In this case, however, the header is also treated as data, so it is necessary to use from
(described below) to skip the header.
const csv = parse_csv( fs.readFileSync('test.csv'),{ bom: true, columns: ['key1', 'key2', 'key3'] }); console.log(csv); // [ // { key1: 'key1', key2: 'key2', key3: 'key3' },. // { key1: 'data containing newline, comma,\r\n,\r\n,}, key2: '', key3: '' } // { key1: '', key2: '', key3: '' }, // { key1: '# comment line', key2: '', key3: '' } // ]
from
When retrieving data, there are times when you want to skip header rows.
You can specify the line where the data starts with from
, so you can skip the header line.
Note, however, that lines do not start with a "0" but with a "1". In other words, to skip the first header, set from
to "2".
const csv = parse_csv( fs.readFileSync('test.csv'),{ bom: true, from: 2, columns: ['key1', 'key2', 'key3'] }); console.log(csv); // [ // { key1: 'data containing newline, comma,\r\n,\r\n,}, key2: '', key3: '' } // { key1: '', key2: '', key3: '' }, // { key1: '# comment line', key2: '', key3: '' } // ]
skip_lines_with_empty_values
If skip_lines_with_empty_values
is changed to true
, lines with no data are skipped.
const csv = parse_csv( fs.readFileSync('test.csv'),{ bom: true, skip_lines_with_empty_values: true }); console.log(csv); // [ // [ 'key1', 'key2', 'key3' ],. // [ 'Data containing newline, comma,\r\n,\r\n,}', '', '' ], '' // [ '# comment line', '', '' ] // ]
comment
Lines beginning with the string specified by comment
are skipped as comment lines.
const csv = parse_csv( fs.readFileSync('test.csv'),{ bom: true, comment: '#' }); console.log(csv); // [ // [ 'key1', 'key2', 'key3' ],. // [ 'Data containing newline, comma,\r\n,\r\n,}', '', '' ], '' // [ '', '', '' ] // ]
relax_column_count
The CSV format requires that all rows have the same number of columns.
However, some CSVs created by programs or manual editing may have different numbers of columns.

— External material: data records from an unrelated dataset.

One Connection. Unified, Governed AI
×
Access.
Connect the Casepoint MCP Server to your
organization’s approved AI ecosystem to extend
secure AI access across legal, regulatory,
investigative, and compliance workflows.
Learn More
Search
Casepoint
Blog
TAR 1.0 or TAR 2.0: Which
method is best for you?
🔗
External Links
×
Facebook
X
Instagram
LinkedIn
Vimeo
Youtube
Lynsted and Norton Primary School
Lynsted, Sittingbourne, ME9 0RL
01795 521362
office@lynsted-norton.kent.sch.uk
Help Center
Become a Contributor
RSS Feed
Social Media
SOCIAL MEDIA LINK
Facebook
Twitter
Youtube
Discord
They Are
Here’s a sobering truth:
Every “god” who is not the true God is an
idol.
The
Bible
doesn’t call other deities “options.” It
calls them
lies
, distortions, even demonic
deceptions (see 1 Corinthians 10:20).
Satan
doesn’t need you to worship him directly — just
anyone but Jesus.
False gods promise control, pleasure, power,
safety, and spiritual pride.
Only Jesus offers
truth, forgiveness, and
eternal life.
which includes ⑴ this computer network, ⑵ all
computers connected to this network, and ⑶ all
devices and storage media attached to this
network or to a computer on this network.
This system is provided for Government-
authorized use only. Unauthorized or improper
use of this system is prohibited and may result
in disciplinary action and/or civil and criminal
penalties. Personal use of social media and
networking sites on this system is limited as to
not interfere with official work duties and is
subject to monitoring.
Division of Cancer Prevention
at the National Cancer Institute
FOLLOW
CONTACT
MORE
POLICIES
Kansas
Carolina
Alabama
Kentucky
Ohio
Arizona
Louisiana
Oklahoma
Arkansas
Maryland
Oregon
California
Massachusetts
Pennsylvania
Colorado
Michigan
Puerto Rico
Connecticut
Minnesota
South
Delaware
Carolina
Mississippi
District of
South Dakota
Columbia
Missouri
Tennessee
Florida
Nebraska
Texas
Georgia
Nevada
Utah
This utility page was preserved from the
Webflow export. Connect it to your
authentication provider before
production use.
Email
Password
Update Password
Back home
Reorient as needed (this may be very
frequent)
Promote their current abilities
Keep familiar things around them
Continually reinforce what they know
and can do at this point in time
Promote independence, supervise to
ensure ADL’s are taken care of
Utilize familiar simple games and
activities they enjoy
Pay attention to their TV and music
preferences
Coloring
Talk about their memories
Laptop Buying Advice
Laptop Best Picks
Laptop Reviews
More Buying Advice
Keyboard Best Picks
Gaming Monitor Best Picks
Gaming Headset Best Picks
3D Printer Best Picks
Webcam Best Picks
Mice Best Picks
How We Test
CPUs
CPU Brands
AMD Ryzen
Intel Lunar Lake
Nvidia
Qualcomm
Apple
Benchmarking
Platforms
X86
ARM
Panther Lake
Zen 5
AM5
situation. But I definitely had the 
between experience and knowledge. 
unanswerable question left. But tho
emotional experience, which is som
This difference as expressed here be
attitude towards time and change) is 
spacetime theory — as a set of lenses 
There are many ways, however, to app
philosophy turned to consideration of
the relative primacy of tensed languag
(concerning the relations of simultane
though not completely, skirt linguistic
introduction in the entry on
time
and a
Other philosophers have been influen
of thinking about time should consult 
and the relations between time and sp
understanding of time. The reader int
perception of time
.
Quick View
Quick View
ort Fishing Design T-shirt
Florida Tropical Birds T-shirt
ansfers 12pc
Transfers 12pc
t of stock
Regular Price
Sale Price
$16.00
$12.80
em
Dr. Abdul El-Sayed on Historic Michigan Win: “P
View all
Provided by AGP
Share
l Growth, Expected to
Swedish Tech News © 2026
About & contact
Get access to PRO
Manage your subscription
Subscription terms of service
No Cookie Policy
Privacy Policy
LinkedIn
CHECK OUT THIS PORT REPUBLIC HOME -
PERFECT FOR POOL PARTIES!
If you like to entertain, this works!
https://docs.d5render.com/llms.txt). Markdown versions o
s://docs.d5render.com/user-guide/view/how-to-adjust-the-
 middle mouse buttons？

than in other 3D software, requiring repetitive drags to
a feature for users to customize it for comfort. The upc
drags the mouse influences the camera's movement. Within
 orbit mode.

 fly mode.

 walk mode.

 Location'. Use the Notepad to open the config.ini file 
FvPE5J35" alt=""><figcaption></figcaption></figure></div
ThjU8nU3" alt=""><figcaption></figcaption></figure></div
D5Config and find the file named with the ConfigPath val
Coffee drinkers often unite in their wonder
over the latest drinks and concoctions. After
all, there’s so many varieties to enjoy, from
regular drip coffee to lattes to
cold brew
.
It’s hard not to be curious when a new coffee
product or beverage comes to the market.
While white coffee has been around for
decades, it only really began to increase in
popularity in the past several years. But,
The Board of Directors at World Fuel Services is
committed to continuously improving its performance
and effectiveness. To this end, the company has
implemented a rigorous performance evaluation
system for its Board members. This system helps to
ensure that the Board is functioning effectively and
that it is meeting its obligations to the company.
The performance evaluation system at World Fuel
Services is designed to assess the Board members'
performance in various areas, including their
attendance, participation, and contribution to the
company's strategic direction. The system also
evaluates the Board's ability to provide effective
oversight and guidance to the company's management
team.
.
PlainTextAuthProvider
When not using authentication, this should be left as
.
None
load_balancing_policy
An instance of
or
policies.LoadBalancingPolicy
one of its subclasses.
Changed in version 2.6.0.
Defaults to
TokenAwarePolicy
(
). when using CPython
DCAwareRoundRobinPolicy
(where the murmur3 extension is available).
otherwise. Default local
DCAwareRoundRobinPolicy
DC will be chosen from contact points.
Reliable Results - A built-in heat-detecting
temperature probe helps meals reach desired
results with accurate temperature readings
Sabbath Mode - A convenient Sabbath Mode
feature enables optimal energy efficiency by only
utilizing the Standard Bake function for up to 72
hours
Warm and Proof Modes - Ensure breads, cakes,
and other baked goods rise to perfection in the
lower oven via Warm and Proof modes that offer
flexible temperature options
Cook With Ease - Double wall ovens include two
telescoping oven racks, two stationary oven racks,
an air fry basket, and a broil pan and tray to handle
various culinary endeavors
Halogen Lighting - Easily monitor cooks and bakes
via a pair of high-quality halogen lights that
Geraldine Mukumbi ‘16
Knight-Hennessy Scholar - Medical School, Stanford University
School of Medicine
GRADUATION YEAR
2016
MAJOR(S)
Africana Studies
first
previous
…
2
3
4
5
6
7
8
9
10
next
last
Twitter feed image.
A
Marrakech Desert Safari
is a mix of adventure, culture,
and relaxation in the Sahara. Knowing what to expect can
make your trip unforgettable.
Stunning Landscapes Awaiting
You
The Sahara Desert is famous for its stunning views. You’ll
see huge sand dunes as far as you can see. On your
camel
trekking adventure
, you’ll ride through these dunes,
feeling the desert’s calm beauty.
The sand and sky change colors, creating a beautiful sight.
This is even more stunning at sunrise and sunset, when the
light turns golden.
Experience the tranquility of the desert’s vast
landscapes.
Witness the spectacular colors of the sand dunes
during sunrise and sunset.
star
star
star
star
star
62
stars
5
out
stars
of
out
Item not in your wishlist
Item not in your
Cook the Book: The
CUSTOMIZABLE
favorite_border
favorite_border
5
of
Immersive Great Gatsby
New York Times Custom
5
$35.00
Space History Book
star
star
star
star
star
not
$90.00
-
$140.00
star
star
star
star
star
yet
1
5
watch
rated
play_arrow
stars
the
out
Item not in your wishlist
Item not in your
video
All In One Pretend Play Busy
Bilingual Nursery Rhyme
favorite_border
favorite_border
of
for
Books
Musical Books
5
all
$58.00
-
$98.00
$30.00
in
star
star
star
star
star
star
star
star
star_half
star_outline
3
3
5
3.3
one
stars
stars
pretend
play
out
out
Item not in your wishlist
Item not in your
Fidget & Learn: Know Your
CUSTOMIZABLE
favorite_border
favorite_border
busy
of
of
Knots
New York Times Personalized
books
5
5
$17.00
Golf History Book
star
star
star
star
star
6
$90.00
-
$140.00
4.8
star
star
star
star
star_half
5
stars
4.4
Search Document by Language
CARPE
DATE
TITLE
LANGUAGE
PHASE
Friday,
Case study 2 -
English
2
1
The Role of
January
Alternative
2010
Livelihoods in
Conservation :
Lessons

When I load a CSV with different number of columns in "csv", I get an error CSV_INCONSISTENT_RECORD_LENGTH
, but if I change relax_column_count
to true
, the variable number of columns is accepted.
trim
The data in each column is retrieved as a string.
If there are white spaces before or after a string, those white spaces are also included in the data.
If trim
is changed to true
, the data will be obtained after removing the preceding and following spaces in advance.
Of course, if the data intentionally contains spaces as string data, they will not be removed.
Impressions, etc.
Libraries are a pain to learn how to use each time, but I'm glad it was easier than I thought.